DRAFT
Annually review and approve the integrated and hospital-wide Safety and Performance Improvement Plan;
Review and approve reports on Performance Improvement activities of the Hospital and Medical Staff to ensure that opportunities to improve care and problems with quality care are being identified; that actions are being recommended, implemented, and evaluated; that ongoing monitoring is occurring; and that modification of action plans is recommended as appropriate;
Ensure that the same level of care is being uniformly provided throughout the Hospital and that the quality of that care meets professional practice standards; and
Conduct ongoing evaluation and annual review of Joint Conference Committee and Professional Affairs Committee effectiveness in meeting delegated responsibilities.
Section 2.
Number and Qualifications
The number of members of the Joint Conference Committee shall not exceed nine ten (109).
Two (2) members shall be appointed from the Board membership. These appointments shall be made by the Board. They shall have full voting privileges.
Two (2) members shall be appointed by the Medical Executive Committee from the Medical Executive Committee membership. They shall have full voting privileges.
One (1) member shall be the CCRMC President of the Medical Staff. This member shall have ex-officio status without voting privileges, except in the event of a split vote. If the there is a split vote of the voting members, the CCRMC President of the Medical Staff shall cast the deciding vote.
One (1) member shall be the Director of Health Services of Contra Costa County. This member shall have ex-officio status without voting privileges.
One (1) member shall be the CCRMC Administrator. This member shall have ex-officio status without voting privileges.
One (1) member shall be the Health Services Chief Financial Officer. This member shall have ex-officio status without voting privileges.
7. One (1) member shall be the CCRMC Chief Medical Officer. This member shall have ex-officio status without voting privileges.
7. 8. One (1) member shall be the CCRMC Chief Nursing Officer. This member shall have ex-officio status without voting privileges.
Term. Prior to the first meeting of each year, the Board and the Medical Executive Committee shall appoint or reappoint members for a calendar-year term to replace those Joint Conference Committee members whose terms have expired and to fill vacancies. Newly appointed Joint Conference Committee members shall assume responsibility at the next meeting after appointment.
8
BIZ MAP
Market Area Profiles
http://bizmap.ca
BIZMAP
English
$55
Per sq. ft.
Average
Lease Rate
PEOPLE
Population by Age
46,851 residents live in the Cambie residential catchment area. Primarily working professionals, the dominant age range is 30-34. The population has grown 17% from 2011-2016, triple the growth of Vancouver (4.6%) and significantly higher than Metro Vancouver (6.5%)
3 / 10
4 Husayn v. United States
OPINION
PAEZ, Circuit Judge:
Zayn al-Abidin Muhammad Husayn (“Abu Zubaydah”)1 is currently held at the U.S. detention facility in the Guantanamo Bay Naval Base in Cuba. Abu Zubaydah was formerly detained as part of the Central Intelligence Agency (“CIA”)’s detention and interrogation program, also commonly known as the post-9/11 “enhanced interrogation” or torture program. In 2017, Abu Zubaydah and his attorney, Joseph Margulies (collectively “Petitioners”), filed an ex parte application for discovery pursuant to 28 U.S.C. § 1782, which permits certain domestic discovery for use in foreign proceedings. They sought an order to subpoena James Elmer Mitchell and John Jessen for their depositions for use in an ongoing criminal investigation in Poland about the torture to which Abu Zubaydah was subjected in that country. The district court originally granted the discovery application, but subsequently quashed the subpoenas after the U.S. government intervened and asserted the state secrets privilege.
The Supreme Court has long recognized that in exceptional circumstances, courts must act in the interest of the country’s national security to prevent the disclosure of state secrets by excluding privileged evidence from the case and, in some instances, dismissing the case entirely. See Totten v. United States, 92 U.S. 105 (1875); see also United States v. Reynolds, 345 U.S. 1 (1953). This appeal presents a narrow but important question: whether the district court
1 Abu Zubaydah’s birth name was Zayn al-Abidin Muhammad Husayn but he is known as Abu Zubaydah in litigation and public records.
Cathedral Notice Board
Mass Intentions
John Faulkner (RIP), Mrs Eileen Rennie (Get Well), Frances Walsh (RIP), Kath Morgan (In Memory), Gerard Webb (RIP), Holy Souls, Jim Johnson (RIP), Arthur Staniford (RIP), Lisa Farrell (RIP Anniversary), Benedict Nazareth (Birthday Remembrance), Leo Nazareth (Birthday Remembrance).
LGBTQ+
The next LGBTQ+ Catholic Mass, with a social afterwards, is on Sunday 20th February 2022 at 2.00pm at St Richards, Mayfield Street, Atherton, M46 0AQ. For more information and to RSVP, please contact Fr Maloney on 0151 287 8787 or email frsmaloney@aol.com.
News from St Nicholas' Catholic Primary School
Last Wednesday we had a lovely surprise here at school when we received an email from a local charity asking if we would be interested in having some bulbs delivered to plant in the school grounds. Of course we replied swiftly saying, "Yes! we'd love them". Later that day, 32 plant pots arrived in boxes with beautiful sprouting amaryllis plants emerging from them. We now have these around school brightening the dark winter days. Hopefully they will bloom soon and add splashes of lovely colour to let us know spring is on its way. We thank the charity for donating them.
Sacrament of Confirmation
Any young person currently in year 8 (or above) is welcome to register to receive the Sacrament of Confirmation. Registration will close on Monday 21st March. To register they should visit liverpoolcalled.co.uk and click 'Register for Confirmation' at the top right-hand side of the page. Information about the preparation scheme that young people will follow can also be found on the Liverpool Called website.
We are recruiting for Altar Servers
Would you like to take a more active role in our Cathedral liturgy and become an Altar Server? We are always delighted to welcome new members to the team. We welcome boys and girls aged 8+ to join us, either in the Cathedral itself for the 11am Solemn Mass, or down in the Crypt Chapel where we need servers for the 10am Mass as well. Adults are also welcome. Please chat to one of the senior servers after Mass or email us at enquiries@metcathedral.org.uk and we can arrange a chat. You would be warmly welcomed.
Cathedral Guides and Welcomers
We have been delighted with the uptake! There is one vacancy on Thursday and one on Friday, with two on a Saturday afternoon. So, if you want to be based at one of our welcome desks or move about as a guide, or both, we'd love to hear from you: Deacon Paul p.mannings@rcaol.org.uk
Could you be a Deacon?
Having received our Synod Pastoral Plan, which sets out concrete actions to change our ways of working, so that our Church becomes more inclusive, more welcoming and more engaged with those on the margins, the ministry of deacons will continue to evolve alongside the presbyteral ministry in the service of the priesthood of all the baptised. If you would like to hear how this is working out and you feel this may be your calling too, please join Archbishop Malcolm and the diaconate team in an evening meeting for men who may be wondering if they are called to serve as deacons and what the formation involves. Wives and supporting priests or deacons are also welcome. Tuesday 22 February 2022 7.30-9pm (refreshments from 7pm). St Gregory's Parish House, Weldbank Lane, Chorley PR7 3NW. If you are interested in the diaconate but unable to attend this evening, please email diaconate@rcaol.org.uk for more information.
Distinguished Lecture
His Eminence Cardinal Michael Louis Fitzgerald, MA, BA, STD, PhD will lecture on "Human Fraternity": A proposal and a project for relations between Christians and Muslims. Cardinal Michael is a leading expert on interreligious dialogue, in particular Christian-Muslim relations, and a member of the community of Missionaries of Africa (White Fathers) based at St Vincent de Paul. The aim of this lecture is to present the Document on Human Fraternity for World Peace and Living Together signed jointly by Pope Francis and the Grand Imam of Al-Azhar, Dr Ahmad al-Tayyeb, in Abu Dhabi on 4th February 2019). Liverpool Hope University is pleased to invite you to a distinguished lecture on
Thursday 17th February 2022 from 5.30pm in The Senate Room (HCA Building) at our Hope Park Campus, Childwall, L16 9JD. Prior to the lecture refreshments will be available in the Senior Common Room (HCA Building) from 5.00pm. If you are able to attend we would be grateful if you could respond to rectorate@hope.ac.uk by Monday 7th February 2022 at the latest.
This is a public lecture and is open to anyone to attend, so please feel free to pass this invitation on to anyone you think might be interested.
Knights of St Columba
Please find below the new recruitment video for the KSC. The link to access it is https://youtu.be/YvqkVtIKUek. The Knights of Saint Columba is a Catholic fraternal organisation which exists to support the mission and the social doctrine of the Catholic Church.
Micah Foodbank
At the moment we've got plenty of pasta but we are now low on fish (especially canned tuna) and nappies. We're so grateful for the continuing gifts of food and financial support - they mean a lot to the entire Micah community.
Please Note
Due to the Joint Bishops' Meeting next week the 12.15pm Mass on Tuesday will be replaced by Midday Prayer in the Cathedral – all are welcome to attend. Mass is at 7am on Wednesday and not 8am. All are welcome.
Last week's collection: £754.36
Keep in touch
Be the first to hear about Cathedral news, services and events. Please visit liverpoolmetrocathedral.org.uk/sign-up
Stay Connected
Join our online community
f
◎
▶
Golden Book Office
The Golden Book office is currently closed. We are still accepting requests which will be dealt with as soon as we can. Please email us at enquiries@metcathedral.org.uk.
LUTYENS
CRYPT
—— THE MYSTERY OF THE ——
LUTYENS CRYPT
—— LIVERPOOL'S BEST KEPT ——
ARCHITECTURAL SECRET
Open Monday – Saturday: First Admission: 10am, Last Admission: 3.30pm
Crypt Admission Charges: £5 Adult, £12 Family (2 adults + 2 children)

__Task item__: Could you please retype the lines from the start of the data through the line with "Annually review and", both included, and nothing else?

__Exercise response__:
DRAFT
Annually review and approve the integrated and hospital-wide Safety and Performance Improvement Plan;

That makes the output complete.